Но тогда я еще слишком мало знала Джой. Я думала лишь о том, что нельзя допустить, чтобы моя обожаемая милая подруга, беспомощная и невинная, словно дитя, так страдала. Ведь ей и так досталось.
— Ну что ты, Джой! Право, я не хотела тебя обидеть.
Как бы ища у меня утешения, она протянула через стол руку и схватила меня за запястье. Она страдальчески раскачивалась из стороны в сторону, при этом глаза ее были крепко сомкнуты, как у ребенка. Крупные слезы выкатились из них и радугой сверкнули на солнце.
— Прости меня, ради Бога. Мне казалось, что мое замечание насчет книги будет тебе приятно.
— Так и-и-и есть, — произносит она, опустив голову и судорожно переводя дыхание — не оттого, что не хватает воздуха, а оттого, что ей никак не остановить потока рыданий и всезатопляющей, черной, немыслимой тоски, давно уже гнетущей ее и теперь прорвавшейся наружу. — Мне хоч-ч-чется писать. Но я не могу. Нет возможности сосредоточиться. На работе я занята другими делами. Даже письма не написать — шеф тут же начинает орать на меня. Там я только и делаю, что сижу и твержу весь день как попугай: доброе утро, сэр, до свидания, сэр. Как мне все это надоело!

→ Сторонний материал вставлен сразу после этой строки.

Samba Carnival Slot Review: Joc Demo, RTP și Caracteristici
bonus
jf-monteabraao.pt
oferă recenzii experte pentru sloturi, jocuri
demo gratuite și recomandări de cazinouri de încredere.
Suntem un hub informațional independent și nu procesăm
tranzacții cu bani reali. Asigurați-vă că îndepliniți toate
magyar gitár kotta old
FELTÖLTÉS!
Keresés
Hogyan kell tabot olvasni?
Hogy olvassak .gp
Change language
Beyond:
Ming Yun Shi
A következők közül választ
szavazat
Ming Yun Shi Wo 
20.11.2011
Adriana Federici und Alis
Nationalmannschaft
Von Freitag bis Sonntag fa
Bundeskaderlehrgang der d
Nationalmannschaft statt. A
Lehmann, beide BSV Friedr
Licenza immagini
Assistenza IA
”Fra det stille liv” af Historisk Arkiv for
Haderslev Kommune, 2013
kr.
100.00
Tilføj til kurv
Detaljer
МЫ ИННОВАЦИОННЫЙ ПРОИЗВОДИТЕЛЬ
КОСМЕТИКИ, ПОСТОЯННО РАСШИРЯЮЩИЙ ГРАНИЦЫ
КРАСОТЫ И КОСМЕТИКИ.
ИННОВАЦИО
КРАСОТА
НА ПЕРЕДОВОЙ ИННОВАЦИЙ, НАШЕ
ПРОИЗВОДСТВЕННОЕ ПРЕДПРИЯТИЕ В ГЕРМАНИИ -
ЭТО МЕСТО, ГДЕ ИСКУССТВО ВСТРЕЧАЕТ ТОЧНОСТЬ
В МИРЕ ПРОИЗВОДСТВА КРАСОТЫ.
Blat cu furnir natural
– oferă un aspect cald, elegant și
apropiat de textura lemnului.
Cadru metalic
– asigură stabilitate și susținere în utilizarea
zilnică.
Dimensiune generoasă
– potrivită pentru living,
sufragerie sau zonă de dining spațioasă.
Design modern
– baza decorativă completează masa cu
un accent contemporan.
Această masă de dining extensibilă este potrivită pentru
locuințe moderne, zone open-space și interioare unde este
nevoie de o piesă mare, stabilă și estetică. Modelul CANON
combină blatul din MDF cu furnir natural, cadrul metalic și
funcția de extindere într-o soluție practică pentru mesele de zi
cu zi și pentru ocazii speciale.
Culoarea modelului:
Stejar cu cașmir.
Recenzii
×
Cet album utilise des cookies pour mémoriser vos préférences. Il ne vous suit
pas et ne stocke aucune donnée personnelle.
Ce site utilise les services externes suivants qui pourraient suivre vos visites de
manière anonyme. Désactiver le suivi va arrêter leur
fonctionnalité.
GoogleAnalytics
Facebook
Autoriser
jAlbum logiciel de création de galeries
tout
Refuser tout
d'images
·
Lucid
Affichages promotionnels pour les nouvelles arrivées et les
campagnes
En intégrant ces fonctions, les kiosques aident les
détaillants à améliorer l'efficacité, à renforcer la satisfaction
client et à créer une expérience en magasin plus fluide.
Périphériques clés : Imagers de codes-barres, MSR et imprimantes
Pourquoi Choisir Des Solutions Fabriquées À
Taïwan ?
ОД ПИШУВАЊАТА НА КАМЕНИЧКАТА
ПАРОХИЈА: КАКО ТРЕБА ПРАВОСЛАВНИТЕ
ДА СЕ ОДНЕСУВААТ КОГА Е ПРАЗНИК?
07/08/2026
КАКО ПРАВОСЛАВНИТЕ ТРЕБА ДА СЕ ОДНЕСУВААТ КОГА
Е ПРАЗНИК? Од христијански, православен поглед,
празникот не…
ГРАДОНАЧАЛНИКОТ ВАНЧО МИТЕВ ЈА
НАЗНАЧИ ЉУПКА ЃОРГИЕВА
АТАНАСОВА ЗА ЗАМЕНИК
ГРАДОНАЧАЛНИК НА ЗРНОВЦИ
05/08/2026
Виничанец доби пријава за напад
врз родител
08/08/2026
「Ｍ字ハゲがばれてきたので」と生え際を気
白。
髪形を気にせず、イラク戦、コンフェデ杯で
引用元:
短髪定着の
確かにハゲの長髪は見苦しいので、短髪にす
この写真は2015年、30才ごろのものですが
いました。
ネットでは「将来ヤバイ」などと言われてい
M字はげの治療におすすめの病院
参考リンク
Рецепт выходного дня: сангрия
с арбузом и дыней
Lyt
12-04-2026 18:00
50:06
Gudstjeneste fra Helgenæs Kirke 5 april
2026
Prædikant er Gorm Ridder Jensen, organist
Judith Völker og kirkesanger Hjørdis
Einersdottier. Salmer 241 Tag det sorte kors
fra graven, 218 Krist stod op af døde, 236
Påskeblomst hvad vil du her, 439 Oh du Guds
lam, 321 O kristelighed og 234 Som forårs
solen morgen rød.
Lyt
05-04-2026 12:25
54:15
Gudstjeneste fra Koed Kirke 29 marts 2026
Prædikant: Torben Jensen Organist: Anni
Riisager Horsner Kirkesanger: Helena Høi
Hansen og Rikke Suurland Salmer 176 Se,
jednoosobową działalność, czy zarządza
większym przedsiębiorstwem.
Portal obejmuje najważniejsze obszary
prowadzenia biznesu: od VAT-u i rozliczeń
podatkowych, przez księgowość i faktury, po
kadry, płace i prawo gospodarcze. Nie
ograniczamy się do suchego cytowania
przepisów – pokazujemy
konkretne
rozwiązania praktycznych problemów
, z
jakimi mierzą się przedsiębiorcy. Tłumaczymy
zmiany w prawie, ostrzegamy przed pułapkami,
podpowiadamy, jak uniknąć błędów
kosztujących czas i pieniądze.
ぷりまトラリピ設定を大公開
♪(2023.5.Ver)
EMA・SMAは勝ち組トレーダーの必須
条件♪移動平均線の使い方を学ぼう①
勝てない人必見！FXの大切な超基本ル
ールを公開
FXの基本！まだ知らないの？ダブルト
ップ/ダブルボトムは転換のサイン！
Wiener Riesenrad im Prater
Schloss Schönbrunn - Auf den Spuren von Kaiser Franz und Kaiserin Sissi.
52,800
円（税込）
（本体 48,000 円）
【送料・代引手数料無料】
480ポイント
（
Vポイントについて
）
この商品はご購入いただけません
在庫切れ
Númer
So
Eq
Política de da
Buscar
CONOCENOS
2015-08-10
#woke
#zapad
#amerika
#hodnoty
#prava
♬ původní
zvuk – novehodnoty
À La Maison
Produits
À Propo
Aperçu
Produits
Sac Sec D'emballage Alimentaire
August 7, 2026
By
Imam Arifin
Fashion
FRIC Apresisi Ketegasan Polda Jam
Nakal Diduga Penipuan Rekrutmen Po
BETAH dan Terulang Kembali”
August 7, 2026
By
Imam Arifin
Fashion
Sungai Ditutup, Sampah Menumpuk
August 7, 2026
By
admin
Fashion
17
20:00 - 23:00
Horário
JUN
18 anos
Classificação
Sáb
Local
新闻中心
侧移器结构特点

Оказывается, она мечтает стать писательницей с той самой поры, когда еще маленькой девочкой провела лето в загородном лагерю — там она впервые узнала лесбийскую любовь, за которую ее, как и следовало ожидать, в лагере подвергли всеобщему презрению. Ее письма родным, написанные из лагеря, первая попытка литературного творчества. Родители относились к ее литературным занятиям с неизменным одобрением. Собственно, по этой самой причине она и решила пойти работать в издательство — чтобы быть поближе к настоящим писателям и редакторам.
Но у нее нет своей пишущей машинки, а дома из-за этой ее сожительницы обстановка такая, что никак не сосредоточиться — без конца гремит музыка, да и вообще все вокруг наперебой твердят, что у нее нет никакого таланта. Даже нынешний ее ухажер Джефри Каслмэн насмехается над ее страстью к сочинительству.
Меня обуревали противоречивые чувства. Тот факт, что эта моя странная чудаковатая подружка и в самом деле мечтает — столь дерзновенно и непоколебимо — запечатлеть на бумаге свои скандальные истории, мало того — добиться, чтобы их напечатали, меня по-настоящему потряс. До той поры я была знакома лишь с одним человеком, страдавшим той же манией — написать роман; эго была моя одноклассница, воздушное создание с длинной шеей и практически отсутствующими плечами; потом она родила и превратилась в настоящую истеричку.